First, let’s make a model using Morgan Fingerprints:
### Using Morgan fingerprints for developing a Support Vector Regression prediction model ###
# Splitting the input dataset into Training (70%) and Test sets(30%)
tempX = cp.asarray(ex_emb_df['FINGERPRINT'].to_arrow().to_pylist(), dtype=cp.float32)
tempY = cp.asarray(ex_emb_df['Y'], dtype=cp.float32)
x_train, x_test_mfp, y_train, y_test_mfp = cuml.train_test_split(tempX, tempY, train_size=0.7, random_state=1993)
# Defining Support vector regression model parameters
reg_mfp = SVR(kernel='rbf', gamma='scale', C=10, epsilon=0.1) # You may change the model parameters and observe the change in the performance
# Fitting the model on the training dataset
reg_mfp.fit(x_train, y_train)
SVR()
# Using the fitted model for prediction of the ESOL values for the test dataset compounds
pred_mfp = reg_mfp.predict(x_test_mfp)
# Performance measures of SVR model - Mean Squared Error and R-squared values
mfp_SVR_MSE = cuml.metrics.mean_squared_error(y_test_mfp, pred_mfp)

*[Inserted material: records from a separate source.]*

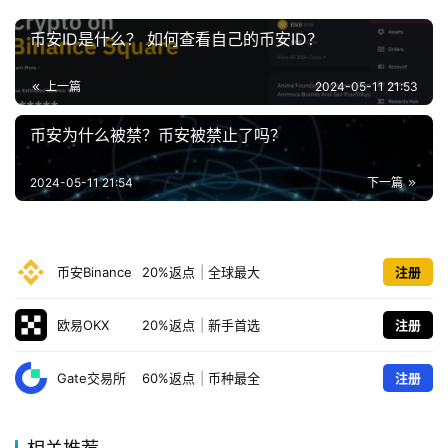
币安ID是什么？ 如何查看自己的币安ID？
上一篇
2024-05-11 21:53
币安为什么被禁？币安被禁止了吗？
2024-05-11 21:54
下一篇
币安Binance
20%返点
|
全球最大
注册
欧易OKX
20%返点
|
新手首选
注册
Gate交易所
60%返点
|
币种最全
注册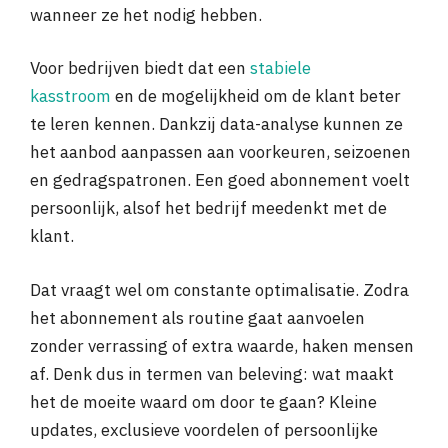
wanneer ze het nodig hebben.
Voor bedrijven biedt dat een
stabiele
kasstroom
en de mogelijkheid om de klant beter
te leren kennen. Dankzij data-analyse kunnen ze
het aanbod aanpassen aan voorkeuren, seizoenen
en gedragspatronen. Een goed abonnement voelt
persoonlijk, alsof het bedrijf meedenkt met de
klant.
Dat vraagt wel om constante optimalisatie. Zodra
het abonnement als routine gaat aanvoelen
zonder verrassing of extra waarde, haken mensen
af. Denk dus in termen van beleving: wat maakt
het de moeite waard om door te gaan? Kleine
updates, exclusieve voordelen of persoonlijke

mfp_SVR_R2 = cuml.metrics.r2_score(y_test_mfp, pred_mfp)
print("Fingerprint_SVR_MSE: ", mfp_SVR_MSE)
print("Fingerprint_SVR_r2: ", mfp_SVR_R2)
Fingerprint_SVR_MSE: 1.1670166
Fingerprint_SVR_r2: 0.7400424480438232
Now, let’s use BioNeMo-MegaMolBART Embeddings for developing a Support Vector Regression prediction model
### Using BioNeMo-MegaMolBART Embeddings for developing a SVR model ###
# Splitting dataset into training and testing sets
tempX = cp.asarray(ex_emb_df['EMBEDDINGS'].to_arrow().to_pylist(), dtype=cp.float32)

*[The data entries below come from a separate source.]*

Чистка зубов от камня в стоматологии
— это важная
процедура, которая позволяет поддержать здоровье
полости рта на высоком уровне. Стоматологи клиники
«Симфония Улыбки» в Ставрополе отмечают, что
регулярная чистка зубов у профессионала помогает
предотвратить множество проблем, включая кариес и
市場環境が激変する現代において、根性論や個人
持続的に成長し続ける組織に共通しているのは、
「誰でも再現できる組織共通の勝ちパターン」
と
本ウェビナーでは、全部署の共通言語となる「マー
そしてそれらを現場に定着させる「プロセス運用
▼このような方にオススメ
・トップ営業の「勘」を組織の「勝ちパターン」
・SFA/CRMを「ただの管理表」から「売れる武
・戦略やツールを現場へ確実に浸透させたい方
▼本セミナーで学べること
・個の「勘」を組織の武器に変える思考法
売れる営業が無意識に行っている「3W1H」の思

tempY = cp.asarray(ex_emb_df['Y'], dtype=cp.float32)
x_train, x_test_emb, y_train, y_test_emb = cuml.train_test_split(tempX, tempY, train_size=0.7, random_state=1993)
# Defining Support vector regression model parameters
reg_emb = SVR(kernel='rbf', gamma='scale', C=10, epsilon=0.1) # You may change the model parameters and observe the change in the performance
# Fitting the model on the training dataset
reg_emb.fit(x_train, y_train)
# Using the fitted model for prediction of the ESOL values for the test dataset compounds
pred_emb = reg_emb.predict(x_test_emb)
# Performance measures of SVR model
emb_SVR_MSE = cuml.metrics.mean_squared_error(y_test_emb, pred_emb)
emb_SVR_R2 = cuml.metrics.r2_score(y_test_emb, pred_emb)
print("Embeddings_SVR_MSE: ", emb_SVR_MSE)
print("Embeddings_SVR_r2: ", emb_SVR_R2)
Embeddings_SVR_MSE: 0.42920947
Embeddings_SVR_r2: 0.904391884803772
Let’s plot the MSE and R-squared values obtained for both the models.
import matplotlib.pyplot as plt
plt.rcParams.update({'font.size': 14})
data = [[cp.asnumpy(mfp_SVR_MSE), mfp_SVR_R2],
[cp.asnumpy(emb_SVR_MSE), emb_SVR_R2]]
X = np.arange(2)
fig = plt.figure()
ax = fig.add_axes([0,0,1,1])
ax.bar(X + 0.00, data[0], color = 'b', width = 0.20)
ax.bar(X + 0.20, data[1], color = '#76b900', width = 0.20)
ax.set_xticks([0.1, 1.1])
ax.set_xticklabels(['[MSE] \n Mean Squared Error', '$R^2$'])
ax.legend(['Morgan Fingerprints', 'MegaMolBART Embeddings'],loc='best')
<matplotlib.legend.Legend at 0x7fb6fd285c10>
Let’s also examine the experimental and predicted ESOL values from both regressors trained on different featurizations.
plt.rcParams.update({'font.size': 14})
fig = plt.figure()
ax = fig.add_axes([0,0,1,1])
ax.scatter(cp.asnumpy(y_test_mfp), cp.asnumpy(pred_mfp), s=15, label='Morgan Fingerprints')
ax.scatter(cp.asnumpy(y_test_mfp), cp.asnumpy(pred_emb), s=15, label='MegaMolBART Embeddings')
ax.grid(alpha=0.3)
ax.plot([-12, 2], [-12, 2], 'r--') # The "perfect prediction" line
ax.set_xlabel('ESOL, experiment')
ax.set_ylabel('ESOL, predicted')
ax.legend()
<matplotlib.legend.Legend at 0x7fb74006fa60>
Predictions made with the model trained with MegaMolBART embeddings are closer to the experimental values.
This concludes the final objective of using the embeddings for predictive modeling of downstream tasks.